Tuttavia, le idee di Escobar sulla misión integral continuano a plasmare l’attuale lavoro del Movimento di Losanna e a suscitare discussioni.
“Ha dimostrato che la nostra fede non è una fede che si estranea, che si nasconde, che si rifiuta di parlare”, ha detto Steuernagel. “Al contrario, ha sfruttato ogni opportunità per condividere la sua testimonianza. E lo ha fatto con grazia e fermezza, cosa così importante in questi tempi polarizzati e arrabbiati”.
Escobar è stato presidente onorario dell’IFES e presidente dell’American Society of Missiology e ha vissuto in Perù, Argentina, Brasile, Canada, Stati Uniti e Spagna. In Canada è stato direttore generale dell’InterVarsity Christian Fellowship per quel Paese. Negli Stati Uniti ha insegnato al Calvin College dal 1983 al 1985 e all’Eastern Baptist Theological Seminary di Filadelfia come successore del suo vecchio amico Costas dal 1985 al 2005.

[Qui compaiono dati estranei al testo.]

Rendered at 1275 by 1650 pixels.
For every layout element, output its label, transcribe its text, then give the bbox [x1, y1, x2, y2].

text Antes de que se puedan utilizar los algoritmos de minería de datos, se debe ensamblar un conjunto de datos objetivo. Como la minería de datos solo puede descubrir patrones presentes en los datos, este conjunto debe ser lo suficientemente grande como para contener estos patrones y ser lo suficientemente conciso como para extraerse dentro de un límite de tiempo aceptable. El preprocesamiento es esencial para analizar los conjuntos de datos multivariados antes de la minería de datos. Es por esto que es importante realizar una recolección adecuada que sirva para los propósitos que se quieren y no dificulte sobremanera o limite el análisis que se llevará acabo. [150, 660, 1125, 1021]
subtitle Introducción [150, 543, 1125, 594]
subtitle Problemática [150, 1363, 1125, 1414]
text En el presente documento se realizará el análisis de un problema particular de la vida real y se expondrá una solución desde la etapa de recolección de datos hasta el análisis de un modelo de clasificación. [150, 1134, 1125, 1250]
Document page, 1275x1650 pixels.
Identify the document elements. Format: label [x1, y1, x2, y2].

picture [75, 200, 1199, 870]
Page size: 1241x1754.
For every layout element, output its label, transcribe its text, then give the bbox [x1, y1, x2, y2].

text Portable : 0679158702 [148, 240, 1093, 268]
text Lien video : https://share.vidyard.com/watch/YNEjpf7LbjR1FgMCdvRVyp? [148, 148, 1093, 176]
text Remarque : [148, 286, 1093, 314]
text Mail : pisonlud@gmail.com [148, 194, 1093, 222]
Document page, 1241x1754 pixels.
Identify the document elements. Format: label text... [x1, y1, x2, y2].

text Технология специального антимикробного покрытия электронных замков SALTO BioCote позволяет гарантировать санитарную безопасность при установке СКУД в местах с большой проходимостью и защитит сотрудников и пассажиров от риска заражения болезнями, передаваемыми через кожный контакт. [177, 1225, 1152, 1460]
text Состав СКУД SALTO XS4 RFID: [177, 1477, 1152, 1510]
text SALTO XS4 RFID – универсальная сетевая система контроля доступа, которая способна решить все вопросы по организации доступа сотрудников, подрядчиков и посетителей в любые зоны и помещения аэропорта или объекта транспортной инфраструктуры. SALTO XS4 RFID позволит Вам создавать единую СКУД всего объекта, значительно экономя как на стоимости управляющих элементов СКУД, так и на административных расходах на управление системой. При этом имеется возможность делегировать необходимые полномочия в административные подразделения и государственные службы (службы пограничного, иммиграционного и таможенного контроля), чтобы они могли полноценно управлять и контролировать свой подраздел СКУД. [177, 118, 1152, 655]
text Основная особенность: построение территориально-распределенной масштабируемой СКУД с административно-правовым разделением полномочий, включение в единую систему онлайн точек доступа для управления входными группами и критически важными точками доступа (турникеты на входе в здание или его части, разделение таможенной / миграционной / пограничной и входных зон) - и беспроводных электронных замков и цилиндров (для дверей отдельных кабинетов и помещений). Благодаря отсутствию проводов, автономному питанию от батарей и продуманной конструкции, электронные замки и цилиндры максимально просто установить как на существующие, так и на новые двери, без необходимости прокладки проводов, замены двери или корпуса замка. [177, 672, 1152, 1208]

Nel 2001, la sezione missioni delle Chiese battiste americane USA chiese a Escobar di aiutare la denominazione locale in Spagna a sviluppare il suo programma di formazione teologica. Nei quattro anni successivi, Escobar si è diviso tra il Seminario Orientale e Valencia, dove viveva sua figlia, anch’essa di nome Lily.
Nel 2004 a Lily, sua moglie, è stato diagnosticato il morbo di Alzheimer ed Escobar e sua figlia si sono presi cura di lei fino alla sua morte, avvenuta nel 2015. A Escobar sopravvivono la figlia Lily, il figlio Alejandro e tre nipoti.
La Primera Iglesia Evangélica Bautista de Valencia, dove Escobar frequentava il culto, ha ospitato il suo servizio funebre venerdì 2 maggio.